Troppo spesso quando si parla di Calabria e di sviluppo si oscilla fra un pessimismo, che altro non è che l’anticamera del disfattismo, che fa immaginare che qualunque sforzo sia inutile e che i calabresi siano antropologicamente incapaci di avviare circoli virtuosi e il facile ottimismo, figlio spesso dell’incompetenza, che delinea percorsi immaginifici, ma lontani dalla realtà e, pertanto, irrealizzabili. Per trovare la giusta via non possiamo che affidarci alle parole di un grande esperto di sviluppo, Albert Hirschiman, che, nell’allegoria della «mano che nasconde», afferma, partendo dall’assunto che gli individui non abbiamo grande fiducia nelle proprie capacità, che è spesso necessario nascondere i problemi e sottostimare la dimensione delle avversità, in modo da poter iniziare senza troppe perplessità ad affrontare la realtà, facendo pieno uso delle proprie capacità.
Dobbiamo, quindi, nasconderci le difficoltà, senza cadere nella faciloneria, e ciò è possibile solo se si ha il coraggio di pensare in grande e di pensare strategicamente. Abbiamo bisogno di grandi idee che rompano gli schemi consolidati, abbiamo bisogno di una iniezione di fiducia, abbiamo bisogno di una visione dello sviluppo. Tutto questo è drammaticamente mancato negli ultimi 40 anni, abbiamo convissuto con politiche di piccolo cabotaggio, prive di spunti innovativi che altro non erano che ripetizioni stantie o imitazioni mal riuscite. La latitanza delle istituzioni e il drammatico fallimento di tutte le politiche di sviluppo hanno dato fiato e potere a tutto un sottobosco politico–clientelare che ha barattato il consenso con la promessa di uno sviluppo assistito, che si manifestava in una pioggia di finanziamenti non inseriti in alcun progetto serio ed organico di sviluppo e che non faceva altro che inseguire le emergenze, non per risolverle, bensì per perpetuarle. La Calabria non deve più inseguire l’industrializzazione, ma deve fare un salto nella nuova era e investire in creatività e innovazione. È inutile inseguire il treno dell’industrializzazione, dobbiamo piuttosto pensare alla Calabria 4.0, una Calabria di imprese high–tech e che forniscono servizi avanzati e una Calabria che valorizza in maniera innovativa i tradizionali settori dell’Agroalimentare e del Turismo.
Calabria 4.0 significa investire nella logistica, e a Gioia Tauro abbiamo un polo di eccellenza in grado di trasformare la Calabria in una grande piattaforma fra l’Europa, l’Asia e l’Africa.
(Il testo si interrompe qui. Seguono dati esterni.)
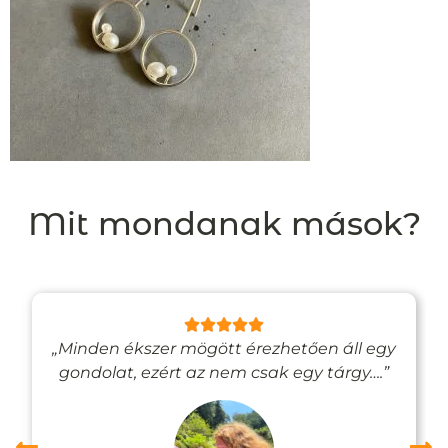
Mit mondanak mások?
„Minden ékszer mögött érezhetően áll egy
gondolat, ezért az nem csak egy tárgy….”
Calabria 4.0 significa trasformare la Calabria in una regione creativa che a partire dal patrimonio di beni culturali valorizzi i settori tradizionali del turismo, dell’agroalimentare e dell’artigianato di qualità innestando una “sovrapposizione virtuosa” tra beni culturali e sistema produttivo che è ciò che consente ciò ai beni culturali di giocare il ruolo di volano di sviluppo. In un mondo in cui la velocità è tutto, in cui la rapidità è un fattore critico di successo, la Calabria si presenta con un processo di decisione/attuazione, lento, farraginoso ed elefantiaco.
Un pachiderma che deve competere in una gara di velocità con lepri e gazzelle. Non servono nuove risorse o nuovi investimenti. La cura è semplice e immediata, basta investire in intelligenza e competenze. Ma intelligenza e competenza fa rima con merito e questo è stato sempre il grande assente nei palazzi regionali. I fondi strutturali e la programmazione 2021–2027, a fronte del sostanziale fallimento della programmazione 2014–2020, sono in questa luce una opportunità straordinaria che per essere colta ha bisogno di un cambiamento a 360° sia nella strategia, sia nell’attuazione. Il poco e male fatto fino ad oggi deve essere immediatamente corretto perché quella che abbiamo oggi è un’opportunità straordinaria per far crescere la Calabria. Sprecarla sarebbe non solo un atto di masochismo, ma anche una perdita di credibilità esiziale per la Calabria.